Exercise.
Scan the data for lines with "down" and report the count by itself.

Input for this task.
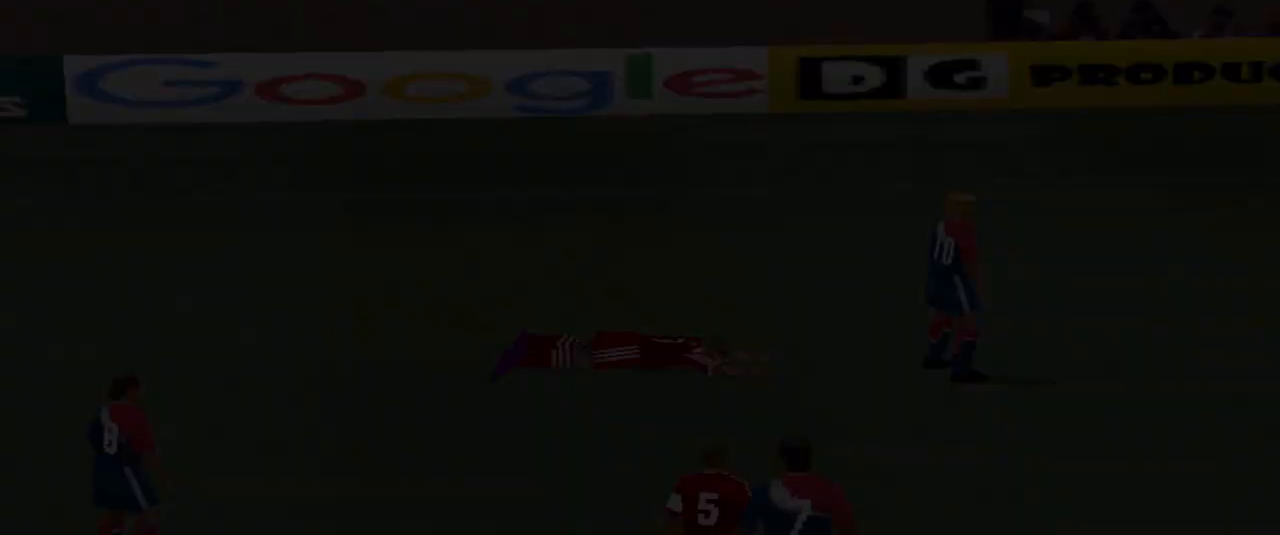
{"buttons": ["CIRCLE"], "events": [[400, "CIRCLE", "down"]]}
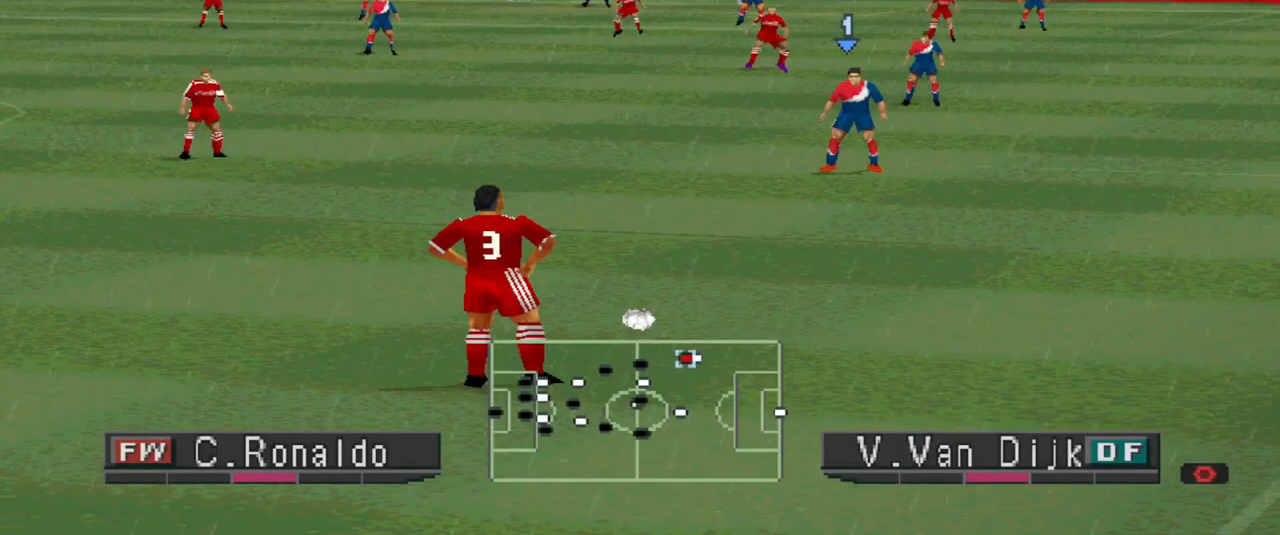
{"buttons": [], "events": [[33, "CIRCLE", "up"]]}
--
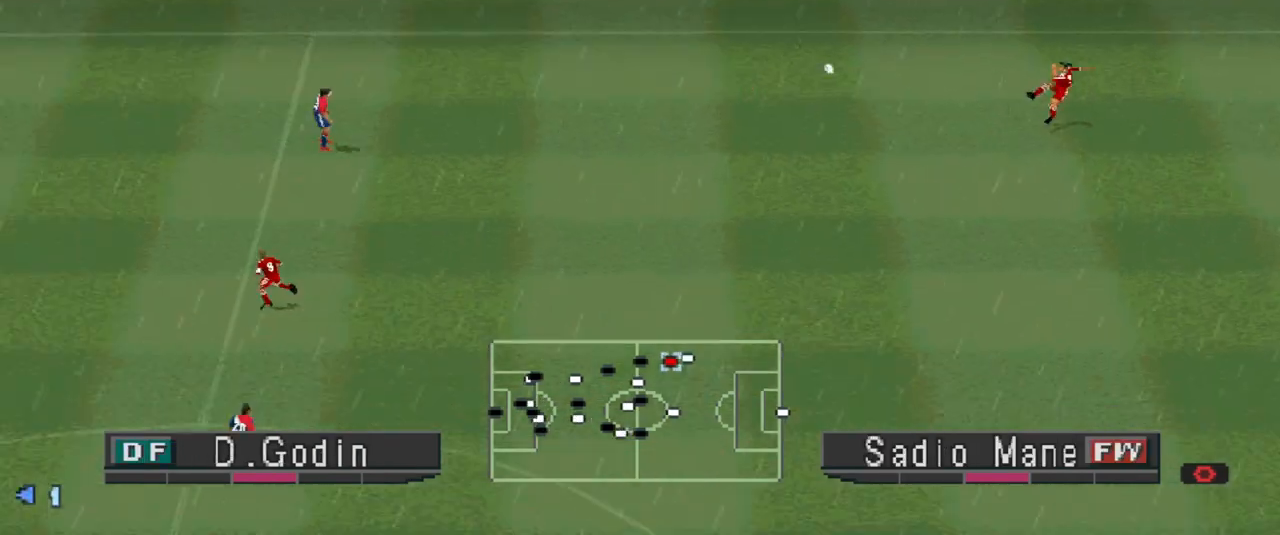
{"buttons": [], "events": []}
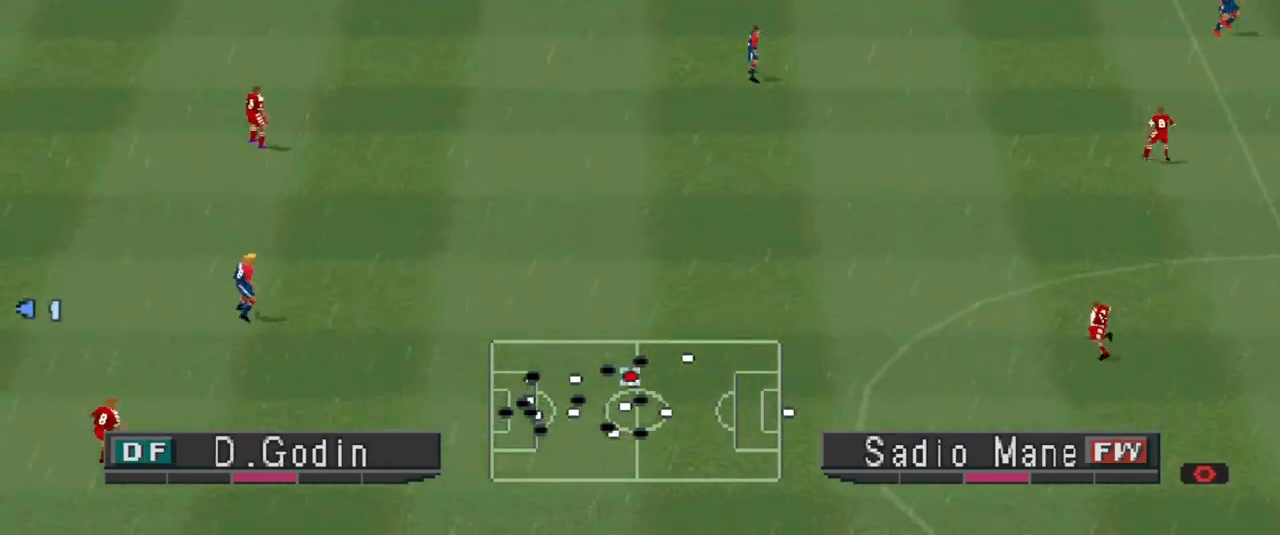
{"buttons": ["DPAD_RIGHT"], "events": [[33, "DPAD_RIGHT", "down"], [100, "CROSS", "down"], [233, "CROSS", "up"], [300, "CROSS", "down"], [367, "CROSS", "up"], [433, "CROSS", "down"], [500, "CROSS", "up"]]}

Answer box.
2